Returns are negative with almost all non-index stocks.
Yet, much needed
to be done that has not been done. Leave aside initiating fresh investigations
in more stocks where circular trading had occurred, six months have elapsed and
Sebi has not passed any final orders in even the 8-10 cases. What was
particularly noticeable about the circular trading cases was the role of
brokers. In IFSL stock, for instance, 13 connected individuals and corporate
bodies executed their manipulative market trades through eight brokers of which
at least two—Fortis Securities and Indiabulls Securities —were big shareholders
in IFSL with respective stakes of 3.5 per cent and 2.4 per cent. This, market
sources, say would have emanated from large margin trading accounts of these
brokers. So far Sebi has not come out in the open about any fresh findings in
the matter. And thats a cause for worry.
Other
worrying signs. We have extensively covered the benami multiple application IPO
scam since it came out in the open on December 15 through Sebi's interim order
in Yes Bank IPO case. The latest development was that Sebi had handed over the case
to CBI leaving a large question mark on the potential end result. When
will final orders be passed on the corporate and individual investors behind
the scam is uncertain? Also, says Virendra Jain, head of Midas Touch Investors
Association, "Under Sebi rules it is the lead manager's job to weed out
multiple application bids and we would like to know whether Sebi is going to
take any action against them."
Another
worrying aspect of your dealings in the market is the security of your demat
account. We had reported on one mind-numbing example of how some investors of
Edelweiss Securities (a CDSL DP) saw shares vanish from their demat accounts. This pernicious problem does not seem to abate.
We now have
another case with us. About 20 investors (based in Guntur, Andhra
Pradesh) having their demat accounts with UTI Securities (a NSDL DP) have
experienced the same. Outlook Money has carefully looked at the documents of
the case of two investors and we clearly sense fraud having been committed.

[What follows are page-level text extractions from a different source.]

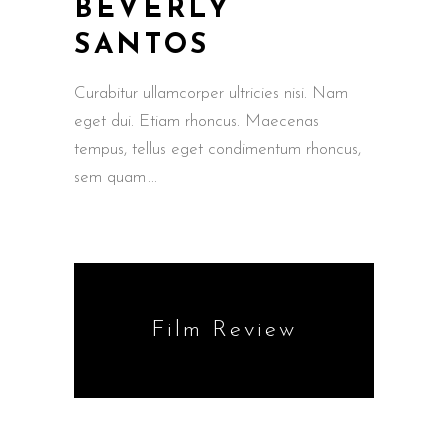
BEVERLY
SANTOS
Curabitur ullamcorper ultricies nisi. Nam
eget dui. Etiam rhoncus. Maecenas
tempus, tellus eget condimentum rhoncus,
sem quam
Film Review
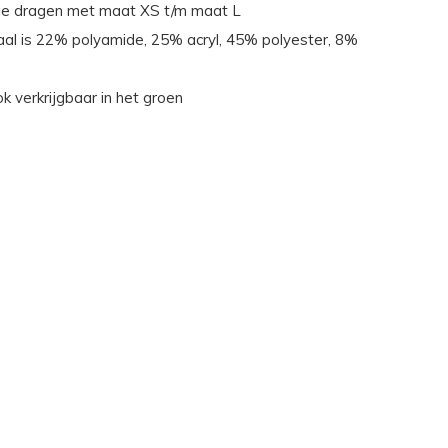
n je dragen met maat XS t/m maat L
aal is 22% polyamide, 25% acryl, 45% polyester, 8%
ook verkrijgbaar in het groen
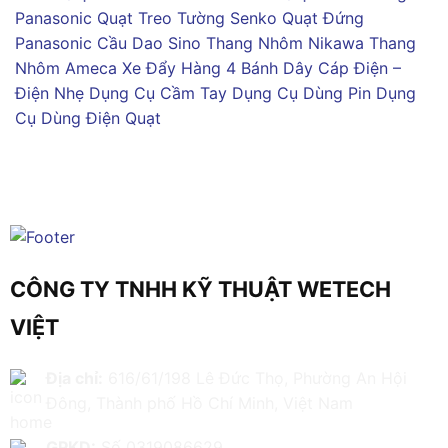
Panasonic
Quạt Treo Tường Senko
Quạt Đứng
Panasonic
Cầu Dao Sino
Thang Nhôm Nikawa
Thang
Nhôm Ameca
Xe Đẩy Hàng 4 Bánh
Dây Cáp Điện –
Điện Nhẹ
Dụng Cụ Cầm Tay
Dụng Cụ Dùng Pin
Dụng
Cụ Dùng Điện
Quạt
CÔNG TY TNHH KỸ THUẬT WETECH
VIỆT
Địa chỉ:
616/61/198 Lê Đức Thọ, Phường An Hội
Đông, Thành phố Hồ Chí Minh, Việt Nam
GPKD:
Số 0319086629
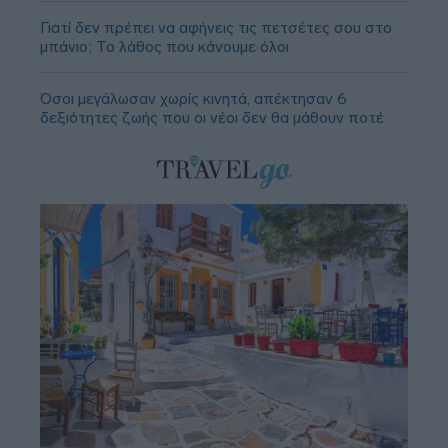
Γιατί δεν πρέπει να αφήνεις τις πετσέτες σου στο
μπάνιο; Το λάθος που κάνουμε όλοι
Όσοι μεγάλωσαν χωρίς κινητά, απέκτησαν 6
δεξιότητες ζωής που οι νέοι δεν θα μάθουν ποτέ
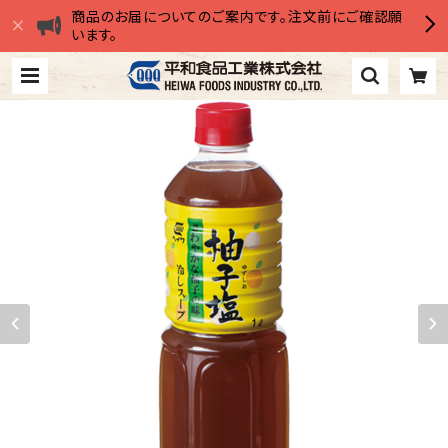
商品のお届についてのご案内です。注文前にご確認願
います。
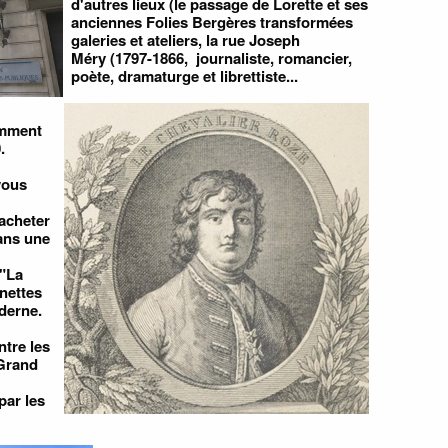
d'autres lieux (le passage de Lorette et ses
anciennes Folies Bergères transformées
galeries et ateliers, la rue Joseph
Méry (1797-1866, journaliste, romancier,
poète, dramaturge et librettiste...
amment
.
vous
acheter
ans une
 "La
nettes
derne.
tre les
 Grand
par les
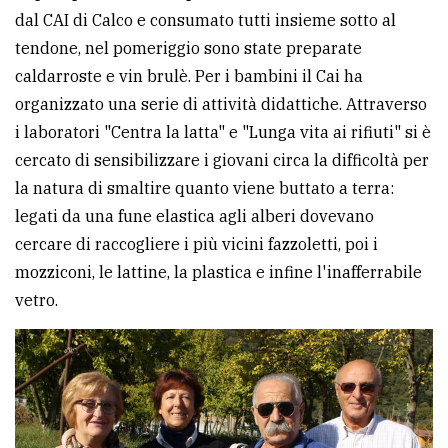
dal CAI di Calco e consumato tutti insieme sotto al
tendone, nel pomeriggio sono state preparate
caldarroste e vin brulè. Per i bambini il Cai ha
organizzato una serie di attività didattiche. Attraverso
i laboratori "Centra la latta" e "Lunga vita ai rifiuti" si è
cercato di sensibilizzare i giovani circa la difficoltà per
la natura di smaltire quanto viene buttato a terra:
legati da una fune elastica agli alberi dovevano
cercare di raccogliere i più vicini fazzoletti, poi i
mozziconi, le lattine, la plastica e infine l'inafferrabile
vetro.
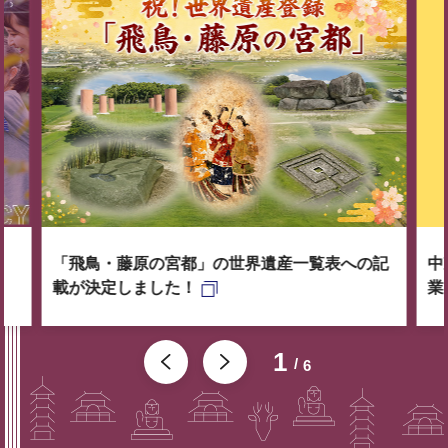
「飛鳥・藤原の宮都」の世界遺産一覧表への記
中
載が決定しました！
業
1
6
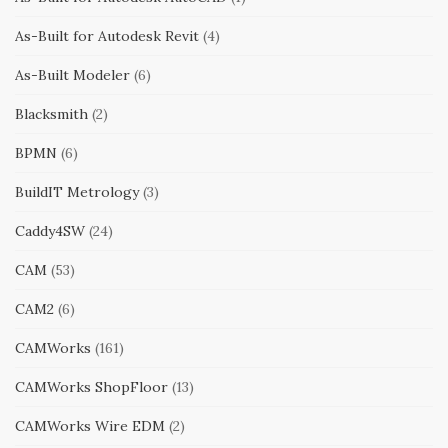
As-Built for Autodesk Revit
(4)
As-Built Modeler
(6)
Blacksmith
(2)
BPMN
(6)
BuildIT Metrology
(3)
Caddy4SW
(24)
CAM
(53)
CAM2
(6)
CAMWorks
(161)
CAMWorks ShopFloor
(13)
CAMWorks Wire EDM
(2)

Says M. Dipak, son of Mittapalli Rangarao and Mittapalli Sobha – two affected
investors who are senior citizens: "In January this year we came to know
that Tilak Associates, franchisee of UTI Securities, fraudulently transferred
our shares to his or associate account and went absconding." The value of
Mittapallis' vanished shares is about Rs 60 lakh and together with other
affected investors the value could be about Rs 5 crore.
In both the
above cases the DPs haven't restored the shares to the investors and so far the
two depositories haven't taken any penal action against their DPs involved. Such
systemic deficiencies and regulatory inaction threatens the very core of your
investing experience.
Another
critical threat is the agreement you sign with your broker and DP. Here too, no concrete action has been taken by the stock
exchanges or Sebi against brokers like Indiabulls Securities, Kotak Securities
and HDFC Securities whose examples we gave in our story.
With regulators
refusing to act tough against offenders the stock market has become a haven for
all kinds of exploitations and abuses. Be aware and beware.